How Banks Have Been Stealing Homes
Tired, apparently, of stealing American tax-dollars the nation’s banksters have moved on to stealing American’s homes. Through forgery, fraud and “foreclosure factories” banks across the nation may have been illegally seizing homes. As the Washington Post reports, several states have now taken the drastic action of blocking all foreclosure proceedings by prominent lender GMAC,
Colorado Attorney General John W. Suthers ordered Ally Financial to halt home foreclosures in the state, following similar actions by Connecticut and California.
In a letter to the company dated Monday, Suthers said lawyers for the company’s GMAC mortgage unit made claims about unpaid loan balances and ownership of the mortgage that are in question after the company admitted last week that some documents contained “important but technical defect.”…
Connecticut and California have also asked Ally’s GMAC mortgage unit to halt foreclosures, while Texas, North Carolina, Iowa and Illinois are investigating the company’s lending practices.
Things have gotten so bad that J.P. Morgan Chase is now freezing some foreclosures,
J.P. Morgan Chase, one of the nation’s leading banks, announced Wednesday that it will freeze foreclosures in about half the country because of flawed paperwork, a move that Wall Street analysts said will pressure the rest of the industry to follow suit.
And J.P. Morgan Chase may prove to be just the tip of the proverbial iceberg,
Officials at Fitch Ratings, a credit-rating firm that measures the health of companies, said the “defects” found in foreclosure documents at J.P. Morgan are industry-wide. Underscoring that concern, Fitch said it is considering whether to lower the grades it gives to the mortgage servicing divisions of the nation’s largest lenders.
“Over the next few weeks, we expect to see more and more companies come out with similar announcements,” said Diane Pendley, a managing director at Fitch.
What spurred such drastic action? The stories began to trickle out last week,the nation’s banks seemed to be running veritable foreclosure factories where bank workers diligently approved thousands of foreclosures without a modicum of professional or ethical standards. How else to explain a foreclosure on a house which had no mortgage? The Sun-Sentinel reported last week,
When Jason Grodensky bought his modest Fort Lauderdale home in December, he paid cash. But seven months later, he was surprised to learn that Bank of America had foreclosed on the house, even though Grodensky did not have a mortgage.
Grodensky knew nothing about the foreclosure until July, when he learned that the title to his home had been transferred to a government-backed lender.
The factories are being driven by so called “robo-signers” – mortgage company employees who’s only job is to verify the authenticity of foreclosure documents. The worst of these robo-signers are alleged to have processed 10,000 documents a month, or about a minute per case.

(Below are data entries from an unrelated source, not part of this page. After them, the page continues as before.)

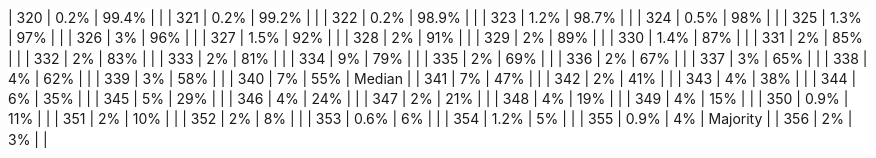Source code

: | 320 | 0.2% | 99.4% |  |
| 321 | 0.2% | 99.2% |  |
| 322 | 0.2% | 98.9% |  |
| 323 | 1.2% | 98.7% |  |
| 324 | 0.5% | 98% |  |
| 325 | 1.3% | 97% |  |
| 326 | 3% | 96% |  |
| 327 | 1.5% | 92% |  |
| 328 | 2% | 91% |  |
| 329 | 2% | 89% |  |
| 330 | 1.4% | 87% |  |
| 331 | 2% | 85% |  |
| 332 | 2% | 83% |  |
| 333 | 2% | 81% |  |
| 334 | 9% | 79% |  |
| 335 | 2% | 69% |  |
| 336 | 2% | 67% |  |
| 337 | 3% | 65% |  |
| 338 | 4% | 62% |  |
| 339 | 3% | 58% |  |
| 340 | 7% | 55% | Median |
| 341 | 7% | 47% |  |
| 342 | 2% | 41% |  |
| 343 | 4% | 38% |  |
| 344 | 6% | 35% |  |
| 345 | 5% | 29% |  |
| 346 | 4% | 24% |  |
| 347 | 2% | 21% |  |
| 348 | 4% | 19% |  |
| 349 | 4% | 15% |  |
| 350 | 0.9% | 11% |  |
| 351 | 2% | 10% |  |
| 352 | 2% | 8% |  |
| 353 | 0.6% | 6% |  |
| 354 | 1.2% | 5% |  |
| 355 | 0.9% | 4% | Majority |
| 356 | 2% | 3% |  |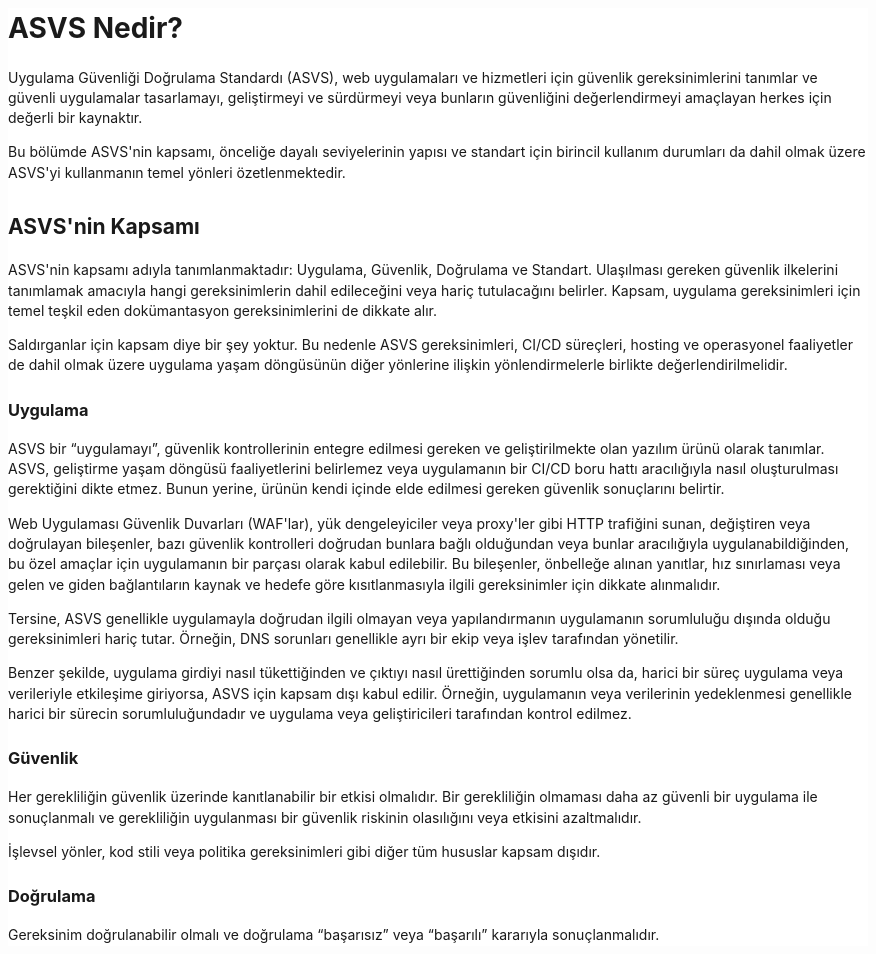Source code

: # ASVS Nedir?

Uygulama Güvenliği Doğrulama Standardı (ASVS), web uygulamaları ve hizmetleri için güvenlik gereksinimlerini tanımlar ve güvenli uygulamalar tasarlamayı, geliştirmeyi ve sürdürmeyi veya bunların güvenliğini değerlendirmeyi amaçlayan herkes için değerli bir kaynaktır.

Bu bölümde ASVS'nin kapsamı, önceliğe dayalı seviyelerinin yapısı ve standart için birincil kullanım durumları da dahil olmak üzere ASVS'yi kullanmanın temel yönleri özetlenmektedir.

## ASVS'nin Kapsamı

ASVS'nin kapsamı adıyla tanımlanmaktadır: Uygulama, Güvenlik, Doğrulama ve Standart. Ulaşılması gereken güvenlik ilkelerini tanımlamak amacıyla hangi gereksinimlerin dahil edileceğini veya hariç tutulacağını belirler. Kapsam, uygulama gereksinimleri için temel teşkil eden dokümantasyon gereksinimlerini de dikkate alır.

Saldırganlar için kapsam diye bir şey yoktur. Bu nedenle ASVS gereksinimleri, CI/CD süreçleri, hosting ve operasyonel faaliyetler de dahil olmak üzere uygulama yaşam döngüsünün diğer yönlerine ilişkin yönlendirmelerle birlikte değerlendirilmelidir.

### Uygulama

ASVS bir “uygulamayı”, güvenlik kontrollerinin entegre edilmesi gereken ve geliştirilmekte olan yazılım ürünü olarak tanımlar. ASVS, geliştirme yaşam döngüsü faaliyetlerini belirlemez veya uygulamanın bir CI/CD boru hattı aracılığıyla nasıl oluşturulması gerektiğini dikte etmez. Bunun yerine, ürünün kendi içinde elde edilmesi gereken güvenlik sonuçlarını belirtir.

Web Uygulaması Güvenlik Duvarları (WAF'lar), yük dengeleyiciler veya proxy'ler gibi HTTP trafiğini sunan, değiştiren veya doğrulayan bileşenler, bazı güvenlik kontrolleri doğrudan bunlara bağlı olduğundan veya bunlar aracılığıyla uygulanabildiğinden, bu özel amaçlar için uygulamanın bir parçası olarak kabul edilebilir. Bu bileşenler, önbelleğe alınan yanıtlar, hız sınırlaması veya gelen ve giden bağlantıların kaynak ve hedefe göre kısıtlanmasıyla ilgili gereksinimler için dikkate alınmalıdır.

Tersine, ASVS genellikle uygulamayla doğrudan ilgili olmayan veya yapılandırmanın uygulamanın sorumluluğu dışında olduğu gereksinimleri hariç tutar. Örneğin, DNS sorunları genellikle ayrı bir ekip veya işlev tarafından yönetilir.

Benzer şekilde, uygulama girdiyi nasıl tükettiğinden ve çıktıyı nasıl ürettiğinden sorumlu olsa da, harici bir süreç uygulama veya verileriyle etkileşime giriyorsa, ASVS için kapsam dışı kabul edilir. Örneğin, uygulamanın veya verilerinin yedeklenmesi genellikle harici bir sürecin sorumluluğundadır ve uygulama veya geliştiricileri tarafından kontrol edilmez.

### Güvenlik

Her gerekliliğin güvenlik üzerinde kanıtlanabilir bir etkisi olmalıdır. Bir gerekliliğin olmaması daha az güvenli bir uygulama ile sonuçlanmalı ve gerekliliğin uygulanması bir güvenlik riskinin olasılığını veya etkisini azaltmalıdır.

İşlevsel yönler, kod stili veya politika gereksinimleri gibi diğer tüm hususlar kapsam dışıdır.

### Doğrulama

Gereksinim doğrulanabilir olmalı ve doğrulama “başarısız” veya “başarılı” kararıyla sonuçlanmalıdır.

Homeowners, and their attorney’s, are beginning to fight back. Again here is the Washington Post,
The vast majority of families facing foreclosure do not fight their lenders. But that may change as a growing number of homeowners are contending in lawsuits that the process appears so flawed that they have the right to challenge their cases, even as they admit to missing payments.
Economists say such a trend threatens to overwhelm an overburdened legal system struggling to handle the aftermath of the housing collapse, as well as delay a correction in home values that the real estate market desperately needs to return to normalcy.
Legal experts say many homeowners may have legitimate cases, and even lenders in some instances are withdrawing foreclosure documents for fear that they might not hold up if challenged.
While states and individual homeowners are fighting back the Obama administration has created a loan modification program that is actually designed to protect the banksters and their profits, not vulnerable homeowners. David Dayen at Firedoglake, who explores the program through the eyes of several homeowners in a must read series, offers the following background,
The Treasury Department has shifted their thinking on HAMP, their tentpole foreclosure mitigation program. Despite initial estimates of the program being able to keep 3 million people in their homes (to date, just 400,000 have been approved for a permanent loan modification, with only .1% of those actually getting the kind of principal reduction that can really make a difference), Treasury now says that the goal was to delay foreclosures so the market could better absorb the glut of vacant homes, and prices would remain somewhat stable. Treasury claims they couldn’t justify spending the amount necessary to keep borrowers in their homes; however, just $250 million of an earmarked $75 billion has been spent on the program, according to the Special Inspector General for TARP ($50 billion of the $75 billion for HAMP is supposed to come from TARP, with the rest from Fannie and Freddie).
What doesn’t get discussed in this reading is the human face behind the statistics, those whose foreclosures were merely delayed and who now wait for the day when their lender evicts them. For them, HAMP has turned their lives upside down, and in some cases accelerated their problems rather than mitigated them.
It is really no wonder that the mortgage lenders believe they can get away with taking homes based on forged, fraudulent and even non-existent documents when Treasury makes it clear that protecting bankster bottom-line’s is the real priority.